The Union Buries Its Dead

The Union Buries Its Dead Study Guide

The Union Buries Its Dead” is a story written by Henry Lawson, an Australian writer and poet. It takes place in Bourke, a small town in rural New South Wales, and narrates the burial of a union laborer, who drowned in a river. Lawson wrote “The Union Buries Its Dead” in 1893, but it was first published as part of the collection While the Billy Boils (1896). It is one of his most anthologized short stories, and cemented his status as an author who shaped Australia’s national mythology.

Lawson primarily wrote realist fiction, and this story is no different. In fact, Lawson later commented that the story is a true account of a funeral he actually observed in Bourke. The story takes place in the heyday of the Australian union movement. It mentions the GSU, the General Labourers' Union, formed just two years before Lawson wrote the story to organize the woolshed workers. Alongside the ASU, the Australian Shearers' Union, who organized New South Wales shearers, it was a radical union. These unions, however, were racked by divisions even among the working class itself, and the story reflects those conflicts.

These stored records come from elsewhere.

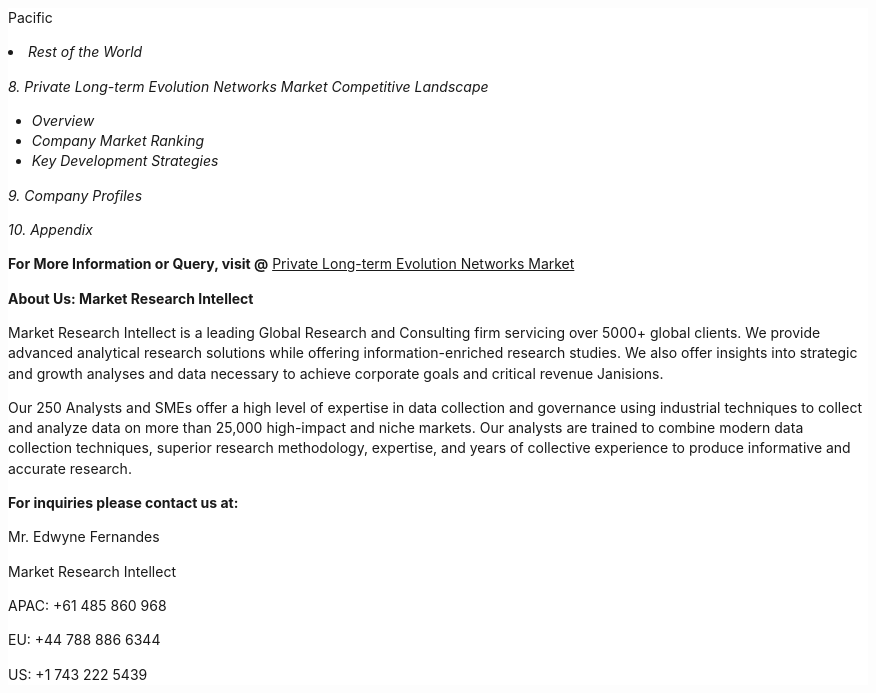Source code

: Pacific</span></em></li><li><em><span class="">Rest of the World</span></em></li></ul><p><em><span class="font-[700]">8. Private Long-term Evolution Networks Market Competitive Landscape</span></em></p><ul><li><em><span class="">Overview</span></em></li><li><em><span class="">Company Market Ranking</span></em></li><li><em><span class="">Key Development Strategies</span></em></li></ul><p><em><span class="font-[700]">9. Company Profiles</span></em></p><p><em><span class="font-[700]">10. Appendix</span></em></p><p><span class="font-[700]"><strong>For More Information or Query, visit&nbsp;@</strong>&nbsp;</span><span class="font-[700]"><a href="https://www.marketresearchintellect.com/product/global-private-long-term-evolution-networks-market/?utm_source=Linkedin&utm_medium=846" target="_blank" data-tracking-control-name="article-ssr-frontend-pulse_little-text-block" data-tracking-will-navigate="" data-test-link="">Private Long-term Evolution Networks Market</a></span></p><p><strong><span class="font-[700]">About Us: Market Research Intellect</span></strong></p><p><span class="">Market Research Intellect is a leading Global Research and Consulting firm servicing over 5000+ global clients. We provide advanced analytical research solutions while offering information-enriched research studies.&nbsp;</span>We also offer insights into strategic and growth analyses and data necessary to achieve corporate goals and critical revenue Janisions.</p><p><span class="">Our 250 Analysts and SMEs offer a high level of expertise in data collection and governance using industrial techniques to collect and analyze data on more than 25,000 high-impact and niche markets. Our analysts are trained to combine modern data collection techniques, superior research methodology, expertise, and years of collective experience to produce informative and accurate research.</span></p><p><strong>For inquiries please contact us at:</strong></p><p>Mr. Edwyne Fernandes</p><p>Market Research Intellect</p><p>APAC: +61 485 860 968</p><p>EU: +44 788 886 6344</p><p>US: +1 743 222 5439</p>
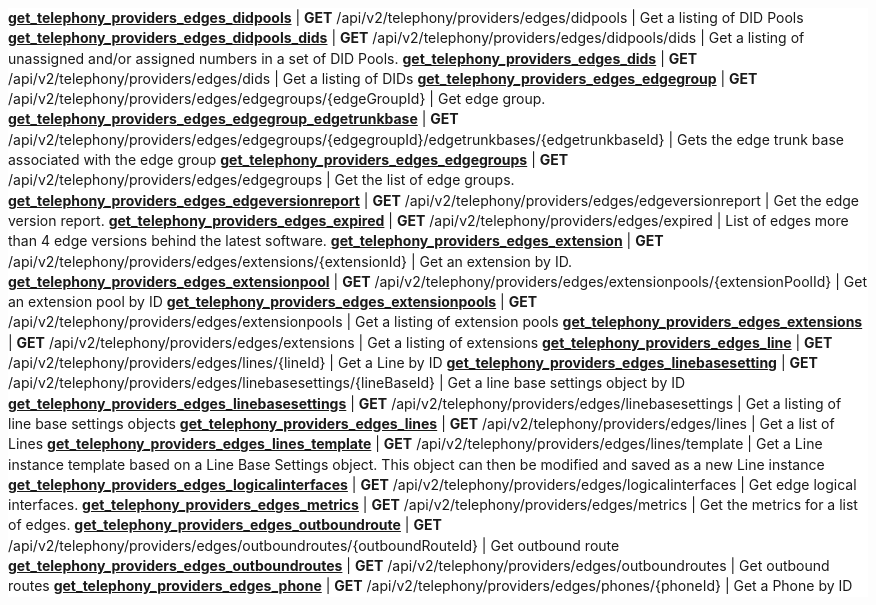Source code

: [**get_telephony_providers_edges_didpools**](TelephonyProvidersEdgeApi.md#get_telephony_providers_edges_didpools) | **GET** /api/v2/telephony/providers/edges/didpools | Get a listing of DID Pools
[**get_telephony_providers_edges_didpools_dids**](TelephonyProvidersEdgeApi.md#get_telephony_providers_edges_didpools_dids) | **GET** /api/v2/telephony/providers/edges/didpools/dids | Get a listing of unassigned and/or assigned numbers in a set of DID Pools.
[**get_telephony_providers_edges_dids**](TelephonyProvidersEdgeApi.md#get_telephony_providers_edges_dids) | **GET** /api/v2/telephony/providers/edges/dids | Get a listing of DIDs
[**get_telephony_providers_edges_edgegroup**](TelephonyProvidersEdgeApi.md#get_telephony_providers_edges_edgegroup) | **GET** /api/v2/telephony/providers/edges/edgegroups/{edgeGroupId} | Get edge group.
[**get_telephony_providers_edges_edgegroup_edgetrunkbase**](TelephonyProvidersEdgeApi.md#get_telephony_providers_edges_edgegroup_edgetrunkbase) | **GET** /api/v2/telephony/providers/edges/edgegroups/{edgegroupId}/edgetrunkbases/{edgetrunkbaseId} | Gets the edge trunk base associated with the edge group
[**get_telephony_providers_edges_edgegroups**](TelephonyProvidersEdgeApi.md#get_telephony_providers_edges_edgegroups) | **GET** /api/v2/telephony/providers/edges/edgegroups | Get the list of edge groups.
[**get_telephony_providers_edges_edgeversionreport**](TelephonyProvidersEdgeApi.md#get_telephony_providers_edges_edgeversionreport) | **GET** /api/v2/telephony/providers/edges/edgeversionreport | Get the edge version report.
[**get_telephony_providers_edges_expired**](TelephonyProvidersEdgeApi.md#get_telephony_providers_edges_expired) | **GET** /api/v2/telephony/providers/edges/expired | List of edges more than 4 edge versions behind the latest software.
[**get_telephony_providers_edges_extension**](TelephonyProvidersEdgeApi.md#get_telephony_providers_edges_extension) | **GET** /api/v2/telephony/providers/edges/extensions/{extensionId} | Get an extension by ID.
[**get_telephony_providers_edges_extensionpool**](TelephonyProvidersEdgeApi.md#get_telephony_providers_edges_extensionpool) | **GET** /api/v2/telephony/providers/edges/extensionpools/{extensionPoolId} | Get an extension pool by ID
[**get_telephony_providers_edges_extensionpools**](TelephonyProvidersEdgeApi.md#get_telephony_providers_edges_extensionpools) | **GET** /api/v2/telephony/providers/edges/extensionpools | Get a listing of extension pools
[**get_telephony_providers_edges_extensions**](TelephonyProvidersEdgeApi.md#get_telephony_providers_edges_extensions) | **GET** /api/v2/telephony/providers/edges/extensions | Get a listing of extensions
[**get_telephony_providers_edges_line**](TelephonyProvidersEdgeApi.md#get_telephony_providers_edges_line) | **GET** /api/v2/telephony/providers/edges/lines/{lineId} | Get a Line by ID
[**get_telephony_providers_edges_linebasesetting**](TelephonyProvidersEdgeApi.md#get_telephony_providers_edges_linebasesetting) | **GET** /api/v2/telephony/providers/edges/linebasesettings/{lineBaseId} | Get a line base settings object by ID
[**get_telephony_providers_edges_linebasesettings**](TelephonyProvidersEdgeApi.md#get_telephony_providers_edges_linebasesettings) | **GET** /api/v2/telephony/providers/edges/linebasesettings | Get a listing of line base settings objects
[**get_telephony_providers_edges_lines**](TelephonyProvidersEdgeApi.md#get_telephony_providers_edges_lines) | **GET** /api/v2/telephony/providers/edges/lines | Get a list of Lines
[**get_telephony_providers_edges_lines_template**](TelephonyProvidersEdgeApi.md#get_telephony_providers_edges_lines_template) | **GET** /api/v2/telephony/providers/edges/lines/template | Get a Line instance template based on a Line Base Settings object. This object can then be modified and saved as a new Line instance
[**get_telephony_providers_edges_logicalinterfaces**](TelephonyProvidersEdgeApi.md#get_telephony_providers_edges_logicalinterfaces) | **GET** /api/v2/telephony/providers/edges/logicalinterfaces | Get edge logical interfaces.
[**get_telephony_providers_edges_metrics**](TelephonyProvidersEdgeApi.md#get_telephony_providers_edges_metrics) | **GET** /api/v2/telephony/providers/edges/metrics | Get the metrics for a list of edges.
[**get_telephony_providers_edges_outboundroute**](TelephonyProvidersEdgeApi.md#get_telephony_providers_edges_outboundroute) | **GET** /api/v2/telephony/providers/edges/outboundroutes/{outboundRouteId} | Get outbound route
[**get_telephony_providers_edges_outboundroutes**](TelephonyProvidersEdgeApi.md#get_telephony_providers_edges_outboundroutes) | **GET** /api/v2/telephony/providers/edges/outboundroutes | Get outbound routes
[**get_telephony_providers_edges_phone**](TelephonyProvidersEdgeApi.md#get_telephony_providers_edges_phone) | **GET** /api/v2/telephony/providers/edges/phones/{phoneId} | Get a Phone by ID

As a literary text, the story shares many attributes with other "bush yarns," or short stories about life in the Australian outback. Although much of the action itself takes place in a town, rather than the outback itself, the characters Lawson writes are bush archetypes: the drover, the shearer, the pompous pub owner, the drunk, etc. The story, and indeed its genre, depicts a distinctly Australian ethos—masculine and white with an aversion to arrogance, a keen awareness of class distinctions, and a biting sense of humor. It falls within one category of Australian nationalist literature from the 19th century: a dry depiction of the harshness of the Australian bush, similar in its sparse language and tone to the writing of Ernest Hemingway.